Fake news is now an inseparable part of our uber-connected world. But as dangerous as re-purposed videos like this might be, it is still technically possible to discern the real from the fake. Fake videos are usually created by finding footage and editing it creatively, splicing content together so that its context is altered to convey something entirely different from what actually happened. Content generated this way can be fact-checked by comparing the fake videos with original footage and parsing the edits to demonstrate how the truth was manipulated. This is the job that Alt News and other fact checkers perform so admirably.
But all that is about to change.
With the increasingly widespread use of neural networks in video creation, the realism of computer generated footage has improved to the point where it is impossible to tell what’s true and what’s not. Over the last couple of years, the use of generative adversarial networks (GANs) has brought these techniques into the mainstream. There are now apps that allow users with even passable technical skills to insert faces and voices into videos of actual events in a hyper-realistic manner. Researchers at the University of Washington recently demonstrated a tool that generated a completely fake video of former US president Barack Obama showing him say things he never said, his mouth moving in sync with an actor’s behind the scenes, mouthing words in a distinct Barack Obama voice.
This ability to create hyper-real but utterly fake videos that are impossible to distinguish from the truth has come at a time when we no longer rely on trusted media companies for the news, depending instead on online social networks that allow content to reach an exponentially larger audience than that of traditional media. As a result, the information we consume today no longer passes the scrutiny of gatekeepers bound by journalistic ethics to ensure that falsehoods do not go out.

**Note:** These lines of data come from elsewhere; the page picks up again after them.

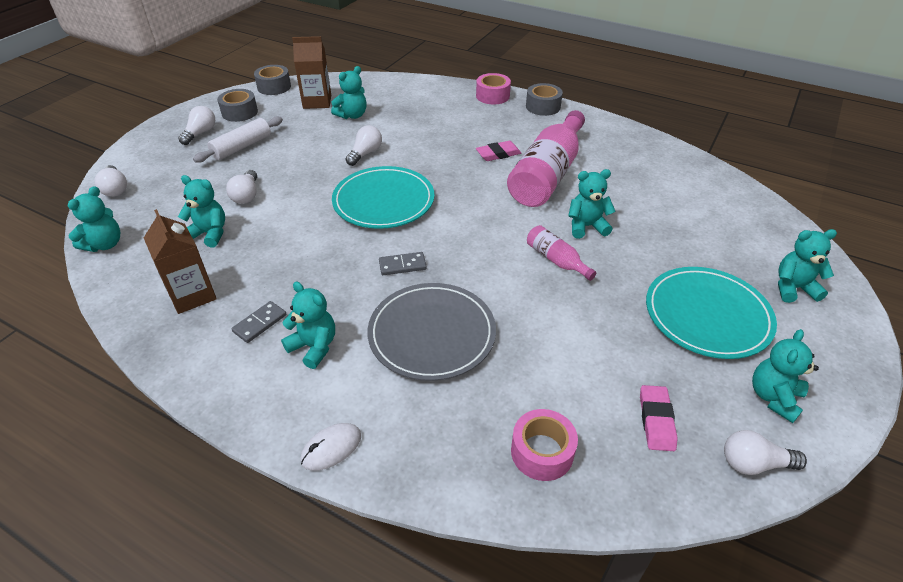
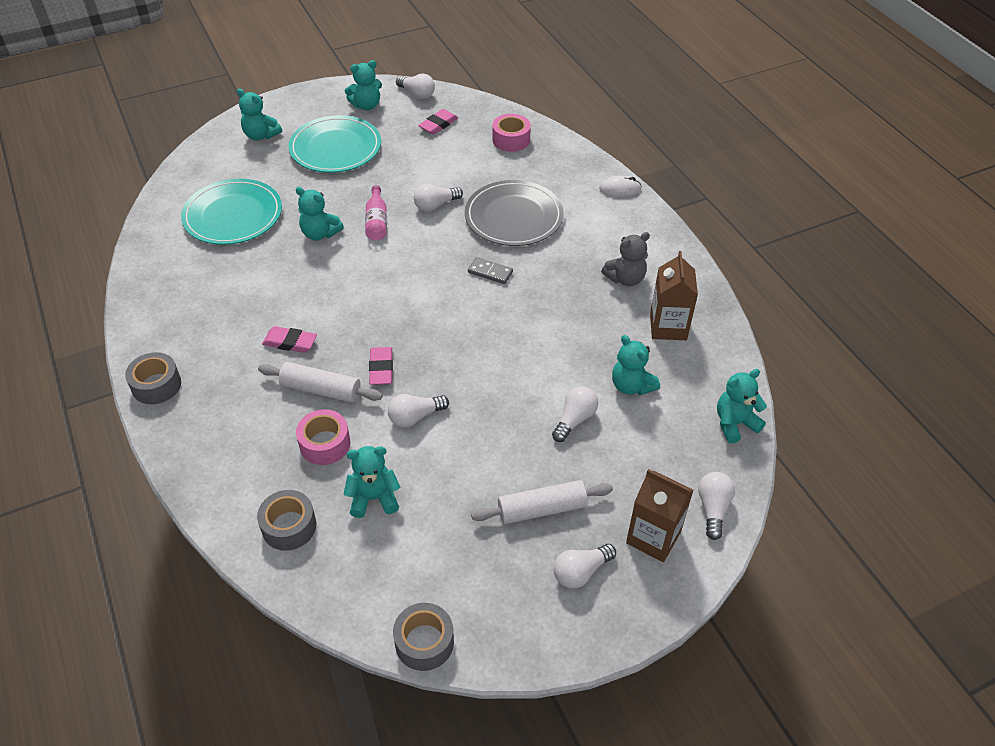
camera: 145 degrees left, 5 degrees up
grey tape [217,89,258,122] -> grey tape moved to [257,490,316,551]
grey domino [232,301,286,343] -> grey teddy bear [601,232,650,286]
turquoise teddy bear [281,282,335,369] -> none
brown carton [292,36,331,109] -> brown carton moved to [626,469,693,562]
turquoise plate [332,166,434,229] -> turquoise plate moved to [181,179,282,245]
pink tape [476,73,511,104] -> pink tape moved to [296,409,350,465]
pink bottle [507,110,585,207] -> none
none -> white rolling pin [258,362,383,403]
none -> pink eraser [369,347,393,385]
none -> white light bulb [414,184,463,212]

Instead, we are served up content by algorithms primed to favour the content that keeps viewers engaged, resulting, more often than not, in a selection for outrage regardless of whether or not the underlying content is true. When we can no longer trust what we see and hear, truth belongs to those who can express it most outrageously.
So what do we do?
Our government seems to believe that the answer lies in identifying who created these videos in the first place and bringing them to book. With that in mind, the government is working on improving the traceability of communications across networks to identify those who originate such content. However, this is easier said than done. Our communication networks are so interconnected and diverse that tracking down perpetrators across the many platforms on which they operate is an exercise in futility.
If you cast your mind back, there was a time when a photograph was taken to be the gospel truth. It was a technology whose verisimilitude was never questioned because, by design, it captured a moment in time, preserving the present in a manner that could not be changed. We believed in the truth of photographs because we knew they could not portray anything else.
With the advent of photo manipulation software, we were exposed to technologies that, in the hands of skilled professionals, were capable of manipulating photographs to generate fabricated scenes that were impossible to distinguish from the real thing. In the early days of photo manipulation, sensationalist publications used to carry doctored images to titillate their audiences. Today, after over a decade of being exposed to manipulated images, we no longer bestow on photographs the sanctity they used to possess.
I believe that, in time, videos will be viewed with the same sense of scepticism we currently bestow on the images we are shown to convince us of a point of view. Eventually, our first reaction to an outrageous video will be to question whether or not it is a deep-fake.
It will take time for our societal consciousness to develop this instinct for scepticism. But until then, we will be buffeted by content that seems unreal but which we simply cannot tell from the truth.